§ EXCERPTED PASSAGE
KEENE, N.H. 10/29/04 - Keene State Theatre and Dance presents Our Country’s Good, a dark comedy set in 18th-century Australia, when the first English play ever staged “down under” is performed by mistreated convicts and their British officer superior. Based on historical fact, the play by Anglo-American playwright Timberlake Wertenbacker, will be presented Wednesday to Saturday, Nov. 17-20, at 7:30 p.m. in the Main Theatre of the Redfern Arts Center on Brickyard Pond. Tickets are $7 for the general public and $5 for KSC students, senior citizens, and youth 17 or younger. Call the box office at 603-358-2168.

Our Country’s Good emphasizes the redeeming power of theatre as a means to explore different lives, and thereby make our own lives better, explains director Ron Spangler, assistant professor of theatre at Keene State. In the 18th-century the British held the belief that if you were born a criminal, so you would die a criminal; there was no expectation for people to improve during their lifetimes. This mindset applied to all peoples including the aborigines, who were considered uneducable and unredeemable savages.

As Our Country’s Good begins, the prisoners live according to the low expectations of their jailers, who are British Royal Marines resentful about being ordered to look after convicts. One of the officers, a young married lieutenant, in an effort to improve his rank to first lieutenant, volunteers to direct a production of The Recruiting Officer, using convicts as his cast. As the convicts explore their roles, they begin to discover different, richer lives than those they lead and begin to expand their own lives in the process. The convicts and the lieutenant discover that all people, even prisoners, are capable of reaching beyond expectation.

§ COLLECTED DATA

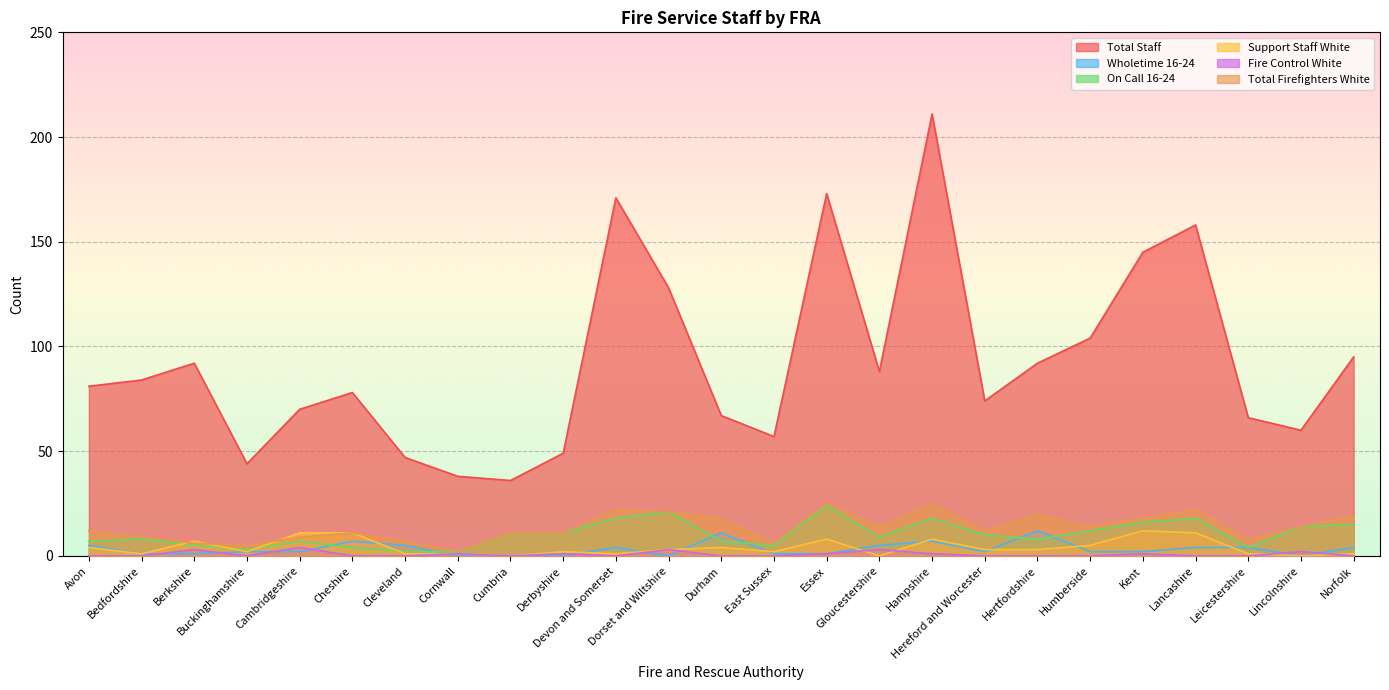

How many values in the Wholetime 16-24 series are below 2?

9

§ EXERCISE TASKS
• 1. Answer from the Our Country's Good announcement:
(a) What is the ticket price for the general public?
(b) Who is directing the production?
(c) What play does the young lieutenant volunteer to direct?
• 2. In the Our Country's Good announcement, substitute "8:00 p.m." for "7:30 p.m." and write out the part starting at "KEENE, N.H. 10/29/04" and ending at "office at 603-358-2168.".
The data that comes after the announcement is unrelated material.

§ RESPONSES TO THE EXERCISE
• 1.
(a) $7
(b) Ron Spangler, assistant professor of theatre at Keene State
(c) The Recruiting Officer

• 2.
KEENE, N.H. 10/29/04 - Keene State Theatre and Dance presents Our Country’s Good, a dark comedy set in 18th-century Australia, when the first English play ever staged “down under” is performed by mistreated convicts and their British officer superior. Based on historical fact, the play by Anglo-American playwright Timberlake Wertenbacker, will be presented Wednesday to Saturday, Nov. 17-20, at 8:00 p.m. in the Main Theatre of the Redfern Arts Center on Brickyard Pond. Tickets are $7 for the general public and $5 for KSC students, senior citizens, and youth 17 or younger. Call the box office at 603-358-2168.